= Listed buildings in Pinxton =

Pinxton is a civil parish in the Bolsover District of Derbyshire, England. The parish contains four listed buildings that are recorded in the National Heritage List for England. All these listed buildings are designated at Grade II, the lowest of the three grades, which is applied to "buildings of national importance and special interest". The parish contains the village of Pinxton and the surrounding area, and the listed buildings consist of a church and a war memorial in the churchyard, as well as a country house and its stable block.

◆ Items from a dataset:
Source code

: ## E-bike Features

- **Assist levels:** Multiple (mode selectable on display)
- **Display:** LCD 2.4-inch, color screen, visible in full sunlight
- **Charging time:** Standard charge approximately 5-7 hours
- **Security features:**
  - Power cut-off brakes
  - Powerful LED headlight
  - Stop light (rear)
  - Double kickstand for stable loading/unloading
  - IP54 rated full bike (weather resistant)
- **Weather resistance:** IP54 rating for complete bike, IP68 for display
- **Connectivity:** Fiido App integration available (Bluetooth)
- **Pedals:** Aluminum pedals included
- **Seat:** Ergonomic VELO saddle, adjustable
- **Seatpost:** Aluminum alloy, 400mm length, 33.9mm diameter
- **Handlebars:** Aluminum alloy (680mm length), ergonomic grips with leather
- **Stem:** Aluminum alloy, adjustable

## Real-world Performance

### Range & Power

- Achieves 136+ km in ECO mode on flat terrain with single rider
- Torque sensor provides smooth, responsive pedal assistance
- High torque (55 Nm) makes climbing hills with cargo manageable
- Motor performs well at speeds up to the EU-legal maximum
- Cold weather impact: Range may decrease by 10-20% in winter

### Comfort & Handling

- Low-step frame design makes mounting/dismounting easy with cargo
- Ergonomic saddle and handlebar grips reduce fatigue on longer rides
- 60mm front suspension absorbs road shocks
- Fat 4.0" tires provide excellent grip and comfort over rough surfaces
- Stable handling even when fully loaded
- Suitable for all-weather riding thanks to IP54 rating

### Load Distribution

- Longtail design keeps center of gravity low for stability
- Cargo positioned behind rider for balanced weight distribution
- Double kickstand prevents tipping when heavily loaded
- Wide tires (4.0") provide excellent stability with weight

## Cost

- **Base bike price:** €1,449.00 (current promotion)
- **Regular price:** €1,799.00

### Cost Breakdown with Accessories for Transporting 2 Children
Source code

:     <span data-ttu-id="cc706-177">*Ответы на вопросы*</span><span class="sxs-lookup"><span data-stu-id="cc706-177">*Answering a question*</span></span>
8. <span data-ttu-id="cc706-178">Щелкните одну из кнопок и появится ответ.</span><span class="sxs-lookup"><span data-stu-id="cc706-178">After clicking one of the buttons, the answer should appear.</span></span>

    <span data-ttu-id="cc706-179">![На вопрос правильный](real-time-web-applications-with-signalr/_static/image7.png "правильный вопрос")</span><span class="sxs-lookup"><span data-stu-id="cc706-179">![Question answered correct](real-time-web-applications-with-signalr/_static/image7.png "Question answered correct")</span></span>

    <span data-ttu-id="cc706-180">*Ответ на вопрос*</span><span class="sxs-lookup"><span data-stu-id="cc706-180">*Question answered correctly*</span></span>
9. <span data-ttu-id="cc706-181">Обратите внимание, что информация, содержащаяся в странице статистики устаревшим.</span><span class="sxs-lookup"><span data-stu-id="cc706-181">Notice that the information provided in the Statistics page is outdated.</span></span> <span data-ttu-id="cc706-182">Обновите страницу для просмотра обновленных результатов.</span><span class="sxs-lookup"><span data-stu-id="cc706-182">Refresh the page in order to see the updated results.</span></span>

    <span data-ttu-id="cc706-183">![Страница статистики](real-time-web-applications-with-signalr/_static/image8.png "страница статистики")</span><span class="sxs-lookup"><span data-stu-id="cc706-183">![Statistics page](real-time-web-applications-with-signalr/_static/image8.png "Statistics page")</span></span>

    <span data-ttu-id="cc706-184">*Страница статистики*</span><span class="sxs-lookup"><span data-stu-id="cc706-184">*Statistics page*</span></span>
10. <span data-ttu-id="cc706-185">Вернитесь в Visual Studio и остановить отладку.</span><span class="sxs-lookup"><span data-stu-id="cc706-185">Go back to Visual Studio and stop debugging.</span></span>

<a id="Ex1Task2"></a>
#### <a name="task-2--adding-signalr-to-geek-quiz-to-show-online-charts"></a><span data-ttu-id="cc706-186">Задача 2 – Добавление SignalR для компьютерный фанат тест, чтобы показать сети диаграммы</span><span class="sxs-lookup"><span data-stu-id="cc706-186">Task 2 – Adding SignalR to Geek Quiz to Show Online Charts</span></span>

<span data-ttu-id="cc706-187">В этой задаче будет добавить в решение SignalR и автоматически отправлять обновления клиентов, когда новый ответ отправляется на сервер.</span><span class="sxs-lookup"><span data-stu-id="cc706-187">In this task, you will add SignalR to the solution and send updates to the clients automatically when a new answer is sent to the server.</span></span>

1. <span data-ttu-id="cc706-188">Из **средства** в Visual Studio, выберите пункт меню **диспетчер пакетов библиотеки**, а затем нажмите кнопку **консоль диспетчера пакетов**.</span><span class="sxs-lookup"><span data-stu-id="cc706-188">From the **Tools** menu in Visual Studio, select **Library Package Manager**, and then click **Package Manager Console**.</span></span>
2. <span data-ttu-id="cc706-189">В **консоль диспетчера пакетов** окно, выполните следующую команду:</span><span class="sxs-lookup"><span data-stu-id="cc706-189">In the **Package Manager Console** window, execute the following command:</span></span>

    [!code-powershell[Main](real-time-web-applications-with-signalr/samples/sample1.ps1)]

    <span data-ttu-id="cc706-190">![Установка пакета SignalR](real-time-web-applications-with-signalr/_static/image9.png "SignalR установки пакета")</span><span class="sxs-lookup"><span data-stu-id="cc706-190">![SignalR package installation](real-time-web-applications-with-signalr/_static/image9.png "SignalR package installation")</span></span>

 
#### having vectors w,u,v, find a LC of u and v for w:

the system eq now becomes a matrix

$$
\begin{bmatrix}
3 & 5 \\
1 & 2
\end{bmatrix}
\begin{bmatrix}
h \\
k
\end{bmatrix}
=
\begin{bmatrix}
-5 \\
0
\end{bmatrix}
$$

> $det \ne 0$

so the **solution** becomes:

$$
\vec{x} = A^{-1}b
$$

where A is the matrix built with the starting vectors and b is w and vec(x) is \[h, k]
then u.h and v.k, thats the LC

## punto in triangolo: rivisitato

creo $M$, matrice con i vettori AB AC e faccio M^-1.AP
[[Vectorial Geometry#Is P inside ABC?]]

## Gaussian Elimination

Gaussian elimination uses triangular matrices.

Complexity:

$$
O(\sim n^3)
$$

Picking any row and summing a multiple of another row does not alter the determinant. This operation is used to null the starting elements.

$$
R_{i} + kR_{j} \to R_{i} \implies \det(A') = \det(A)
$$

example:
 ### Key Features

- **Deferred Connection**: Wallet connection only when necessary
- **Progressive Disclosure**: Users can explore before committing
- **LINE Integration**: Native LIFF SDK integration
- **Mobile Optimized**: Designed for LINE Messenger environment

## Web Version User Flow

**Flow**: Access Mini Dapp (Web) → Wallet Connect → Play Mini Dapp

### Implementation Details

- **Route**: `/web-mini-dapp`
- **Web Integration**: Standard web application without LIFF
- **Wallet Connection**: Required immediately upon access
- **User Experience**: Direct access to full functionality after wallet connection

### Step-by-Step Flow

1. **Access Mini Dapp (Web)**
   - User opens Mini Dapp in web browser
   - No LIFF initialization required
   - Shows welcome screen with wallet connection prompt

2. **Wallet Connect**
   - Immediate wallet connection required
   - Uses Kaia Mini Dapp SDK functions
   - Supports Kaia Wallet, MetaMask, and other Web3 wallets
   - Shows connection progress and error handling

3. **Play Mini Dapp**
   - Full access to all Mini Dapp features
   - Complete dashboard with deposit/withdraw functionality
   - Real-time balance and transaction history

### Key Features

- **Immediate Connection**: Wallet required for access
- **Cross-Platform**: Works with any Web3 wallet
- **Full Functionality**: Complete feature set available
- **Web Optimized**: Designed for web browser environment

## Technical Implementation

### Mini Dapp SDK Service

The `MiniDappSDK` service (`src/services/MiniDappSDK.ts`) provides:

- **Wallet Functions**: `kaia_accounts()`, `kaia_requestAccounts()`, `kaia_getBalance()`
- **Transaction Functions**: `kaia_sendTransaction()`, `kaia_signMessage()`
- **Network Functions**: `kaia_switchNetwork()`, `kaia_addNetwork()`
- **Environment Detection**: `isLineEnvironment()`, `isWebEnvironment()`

◆ Activity list:
a) In the text on listed buildings in Pinxton, what grade are all of the parish's listed buildings designated at?
b) Rewrite the paragraph beginning "Pinxton is a civil parish" from the text on listed buildings in Pinxton as a bulleted list, keeping its main facts.
c) List every listed building named in the text on listed buildings in Pinxton.

◆ Results of the exercise:
a) Grade II

b)
- Pinxton is a civil parish in the Bolsover District of Derbyshire, England.
- It contains four listed buildings recorded in the National Heritage List for England.
- All four are Grade II, the lowest of the three grades, applied to "buildings of national importance and special interest".
- The parish includes the village of Pinxton and the surrounding area.
- The listed buildings are a church, a war memorial in the churchyard, a country house, and its stable block.

c)
- A church
- A war memorial in the churchyard
- A country house
- The country house's stable block